Fire ants are a problem in the southern part of the U.S., especially in Florida, but also in Texas, and just recently they are starting to be noticed in Southern California. These biting insects build large mounds in pastures where horses are turned out. They can be harmful to foals, and with the bigger mounds, Nichols said, "The ground underneath is very soft. There's a possibility of a horse stepping into one of those mounds and possibly breaking a leg."
Fire ants have been a problem in the U.S. since 1946. In recent years, Nichols said, "With the drier weather in Florida, there seem to be bigger mounds."
Middleton offers a two-step approach to fire ant control. One, larvicide is injected directly into the bigger mounds. Two, granular bait impregnated with insecticide is set out near the smaller mounds.
The company does not spray for mosquitoes, but offers consulting services for horse farms, such as getting rid of any receptacles that can hold standing water, which serve as a breeding ground for mosquitoes.
Horse farm managers might decide that combining two or more methods of insect control works best to address indoor and outdoor areas at their facility.
We return to UK's Dr. Tom Barnes for more on the bats, birds, and other varmints that can infiltrate our barns and pastures.
Exclusion methods of wildlife control are the best solution for birds and bats, Barnes said. Exclusion methods are barrier devices that would be put around an area where the pests like to congregate.

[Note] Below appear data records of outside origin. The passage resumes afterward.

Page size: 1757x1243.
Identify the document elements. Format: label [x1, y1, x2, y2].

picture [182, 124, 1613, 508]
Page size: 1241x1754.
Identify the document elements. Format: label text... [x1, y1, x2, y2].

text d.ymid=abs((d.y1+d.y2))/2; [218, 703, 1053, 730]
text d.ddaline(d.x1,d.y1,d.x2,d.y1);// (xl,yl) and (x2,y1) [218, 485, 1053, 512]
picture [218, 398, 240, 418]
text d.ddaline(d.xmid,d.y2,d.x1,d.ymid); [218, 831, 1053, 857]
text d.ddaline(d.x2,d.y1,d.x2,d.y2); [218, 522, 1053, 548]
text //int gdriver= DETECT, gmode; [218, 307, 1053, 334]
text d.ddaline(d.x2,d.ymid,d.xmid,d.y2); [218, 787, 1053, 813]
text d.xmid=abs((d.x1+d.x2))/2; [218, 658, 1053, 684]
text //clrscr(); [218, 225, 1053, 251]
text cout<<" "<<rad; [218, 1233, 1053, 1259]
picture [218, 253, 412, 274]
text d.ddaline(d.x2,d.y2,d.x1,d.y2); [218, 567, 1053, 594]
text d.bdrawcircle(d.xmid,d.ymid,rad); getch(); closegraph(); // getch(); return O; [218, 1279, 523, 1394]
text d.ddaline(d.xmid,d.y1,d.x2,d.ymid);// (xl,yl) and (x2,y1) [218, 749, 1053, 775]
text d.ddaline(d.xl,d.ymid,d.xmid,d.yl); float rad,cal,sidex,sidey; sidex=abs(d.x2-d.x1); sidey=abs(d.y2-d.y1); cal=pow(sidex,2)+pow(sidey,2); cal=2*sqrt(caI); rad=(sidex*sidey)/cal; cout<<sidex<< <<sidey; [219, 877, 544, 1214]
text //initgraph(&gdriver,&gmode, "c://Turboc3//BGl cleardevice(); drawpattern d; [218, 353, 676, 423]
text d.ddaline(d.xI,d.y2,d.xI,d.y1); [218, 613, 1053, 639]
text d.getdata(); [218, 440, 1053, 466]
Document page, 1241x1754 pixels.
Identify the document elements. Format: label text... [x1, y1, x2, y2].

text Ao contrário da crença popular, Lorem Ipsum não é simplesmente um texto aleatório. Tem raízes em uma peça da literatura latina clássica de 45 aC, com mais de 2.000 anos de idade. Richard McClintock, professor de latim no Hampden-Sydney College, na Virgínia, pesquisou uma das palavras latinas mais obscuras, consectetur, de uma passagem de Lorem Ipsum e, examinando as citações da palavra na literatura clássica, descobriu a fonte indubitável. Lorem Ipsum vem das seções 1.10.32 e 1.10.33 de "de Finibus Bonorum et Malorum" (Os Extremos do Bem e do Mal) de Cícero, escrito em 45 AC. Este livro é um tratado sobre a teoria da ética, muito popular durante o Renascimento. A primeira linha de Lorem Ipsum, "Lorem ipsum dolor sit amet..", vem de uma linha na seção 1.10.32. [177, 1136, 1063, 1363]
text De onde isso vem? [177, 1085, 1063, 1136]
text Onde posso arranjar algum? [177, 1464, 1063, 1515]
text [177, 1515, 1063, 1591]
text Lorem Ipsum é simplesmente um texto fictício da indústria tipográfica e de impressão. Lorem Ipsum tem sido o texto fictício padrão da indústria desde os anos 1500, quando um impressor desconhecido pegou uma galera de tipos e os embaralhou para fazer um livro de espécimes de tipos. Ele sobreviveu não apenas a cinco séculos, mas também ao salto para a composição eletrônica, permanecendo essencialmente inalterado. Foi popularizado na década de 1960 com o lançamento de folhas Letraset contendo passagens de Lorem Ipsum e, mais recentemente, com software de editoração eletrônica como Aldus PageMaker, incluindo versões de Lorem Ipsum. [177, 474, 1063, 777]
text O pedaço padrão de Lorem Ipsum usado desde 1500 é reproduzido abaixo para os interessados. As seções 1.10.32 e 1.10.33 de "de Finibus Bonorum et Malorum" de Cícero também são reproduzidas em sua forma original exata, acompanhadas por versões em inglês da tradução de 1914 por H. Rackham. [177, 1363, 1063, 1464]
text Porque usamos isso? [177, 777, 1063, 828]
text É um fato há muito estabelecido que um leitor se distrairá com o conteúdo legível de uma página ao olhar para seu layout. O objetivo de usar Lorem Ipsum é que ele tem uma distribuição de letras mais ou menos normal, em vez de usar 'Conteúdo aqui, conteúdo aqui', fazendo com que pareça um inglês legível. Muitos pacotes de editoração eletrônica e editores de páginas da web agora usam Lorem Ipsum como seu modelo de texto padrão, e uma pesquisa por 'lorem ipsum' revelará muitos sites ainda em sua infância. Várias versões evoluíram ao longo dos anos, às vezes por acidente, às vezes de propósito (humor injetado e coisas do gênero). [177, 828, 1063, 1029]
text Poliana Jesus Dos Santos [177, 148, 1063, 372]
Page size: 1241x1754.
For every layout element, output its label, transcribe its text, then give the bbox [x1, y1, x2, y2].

"In many situations, it's tough to deal with bird problems," Barnes said. Plastic bird netting set over an area where birds like to roost will discourage them from roosting. Porcupine wire, the generic term for products that "a bunch of different companies make," he said, has short, sharp spikes in different areas. Staple the porcupine wire in a strip and it discourages birds. Sticky repellent, used like caulk, is another exclusion method.
"Poisons can be used as a last resort, but typically, I don't recommend those," Barnes said. "If somebody has a serious problem, I'm going to recommend them to the USDA Wildlife Services." Before using poison, consult your state's agency office.
Because of WNV concerns, "If you see dead birds on your property for no reason, take them in to adiagnostic lab." When handling a dead bird, wear rubber gloves, and put the carcass in a plastic garbage bag that can be sealed. If you suspect bats in your barn might have rabies, take a carcass to a diagnostic lab.
Equine protozoal myeloencephalitis (EPM) is an infectious disease of the spinal cord associated with a protozoan parasite, Sarcocystis neurona. Opossums have been identified as hosts for the parasite that causes EPM.
With rodents, and the pedestrian wildlife that can be lured into barns by exposed feed, Barnes said, "There, you have to think of exclusion as being the best solution. You'd have to go with metal, hardware cloth, a welded wire that they can't chew through. They can get through a pretty small hole, so you have to make sure that all around your barn is well sealed up."